Task instructions: Exclude all pictures, then write out exactly the lines below from the first one through the line with "- mass: (x=114, y=153)–(x=219, y=270)".

Study material:

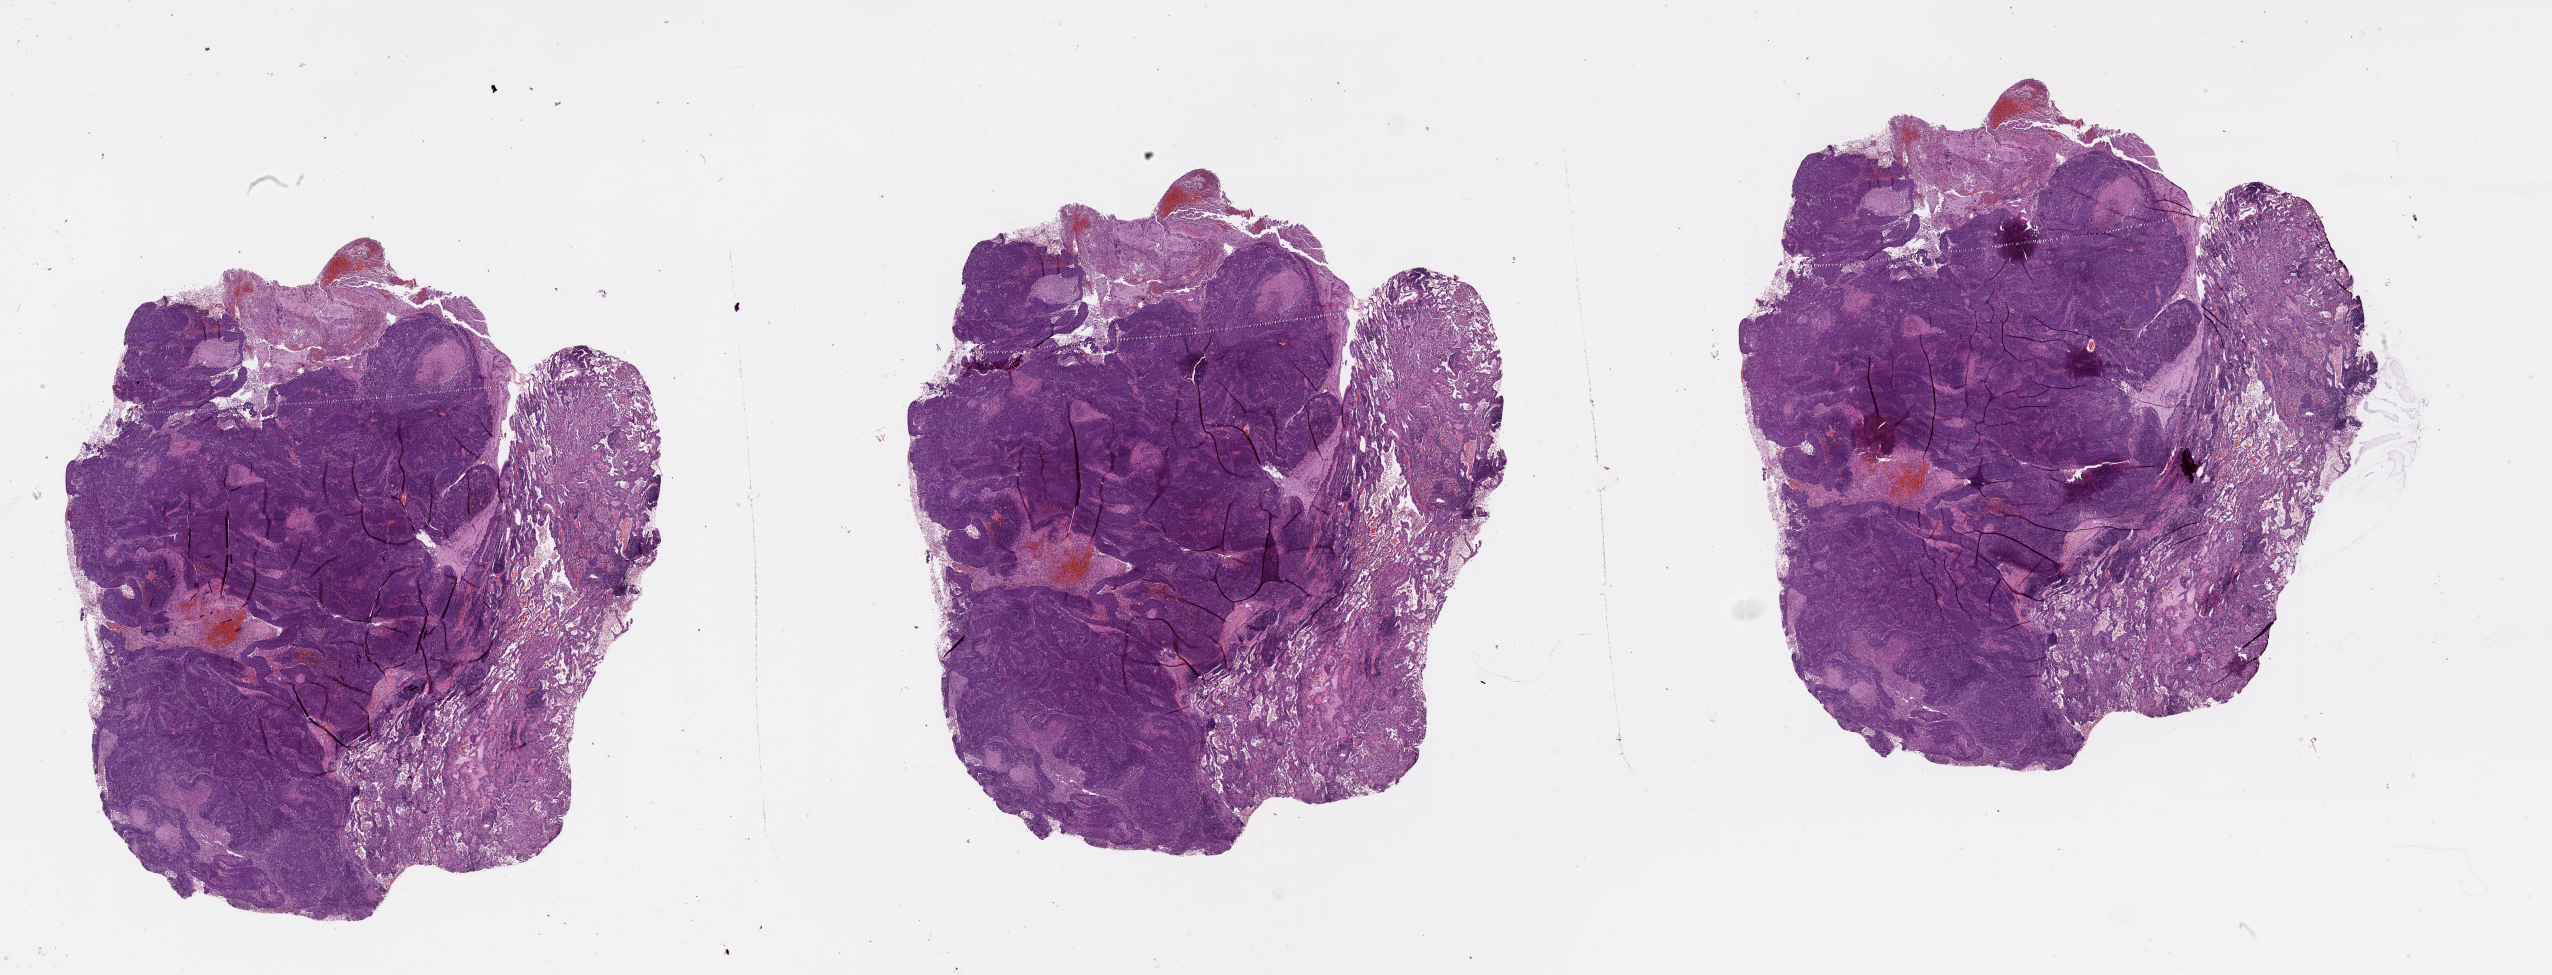
Whole-slide histology image, Hematoxylin and eosin (H&E) stained — shown as a low-resolution overview of the whole scanned area (about 41.1 x 15.7 mm); lung, tumour tissue. Male, 53 y/o.
Patient diagnosis (cohort enrolment): squamous cell carcinoma (lung).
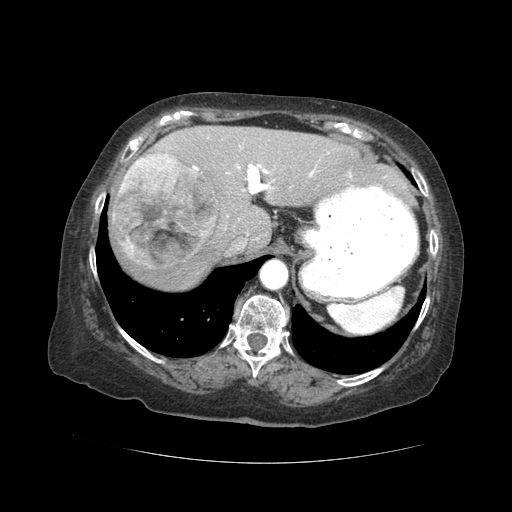
Contrast-enhanced abdominal CT (liver protocol), one axial slice; slice 33 of 59 in the series (ordered by position); reconstruction kernel STANDARD; 120 kVp; soft-tissue window (W 400 / L 40 HU); 2.5 mm slice thickness; 512 × 512 image matrix. From the clinical record (not read from this slice): diagnosis: hepatocellular carcinoma (patient treated with transarterial chemoembolisation; whether this scan precedes or follows treatment is not stated here); TNM stage (as recorded): Stage-I; Child-Pugh class: A.
Structures marked on this image (semi-automatic segmentation, software-assisted and operator-edited):
- abdominal aorta: box from (x=261, y=261) to (x=287, y=290) px
- liver parenchyma outside the tumour (the mass and vessels are separate outlines, so this box may not span the whole liver): (x=108, y=126)–(x=406, y=290)
- mass: (x=114, y=153)–(x=219, y=270)
- portal vein: (x=192, y=145)–(x=386, y=229)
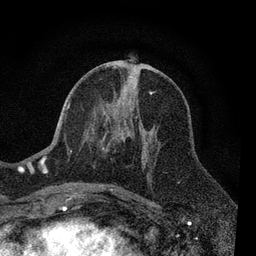
Breast MRI, one axial slice. Position 37 of 80 along the scan axis. Cropped to one breast. Dynamic contrast-enhanced series, time point 2 of 7 at this slice position (early post-contrast). 3 T. TE 2.2 ms, TR 5.5 ms. 2 mm slice thickness. 256 × 256 image matrix. Female patient.
Structures marked on this image (semi-automatically segmented with operator editing):
- enhancing-tissue mask used for the functional tumour volume (all voxels passing the contrast-enhancement thresholds inside the analysis volume; usually the tumour): bounding box (x1, y1, x2, y2) in pixels: (65, 65, 153, 190)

Task output:
Whole-slide histology image, Hematoxylin and eosin (H&E) stained — shown as a low-resolution overview of the whole scanned area (about 41.1 x 15.7 mm); lung, tumour tissue. Male, 53 y/o.
Patient diagnosis (cohort enrolment): squamous cell carcinoma (lung).
Contrast-enhanced abdominal CT (liver protocol), one axial slice; slice 33 of 59 in the series (ordered by position); reconstruction kernel STANDARD; 120 kVp; soft-tissue window (W 400 / L 40 HU); 2.5 mm slice thickness; 512 × 512 image matrix. From the clinical record (not read from this slice): diagnosis: hepatocellular carcinoma (patient treated with transarterial chemoembolisation; whether this scan precedes or follows treatment is not stated here); TNM stage (as recorded): Stage-I; Child-Pugh class: A.
Structures marked on this image (semi-automatic segmentation, software-assisted and operator-edited):
- abdominal aorta: box from (x=261, y=261) to (x=287, y=290) px
- liver parenchyma outside the tumour (the mass and vessels are separate outlines, so this box may not span the whole liver): (x=108, y=126)–(x=406, y=290)
- mass: (x=114, y=153)–(x=219, y=270)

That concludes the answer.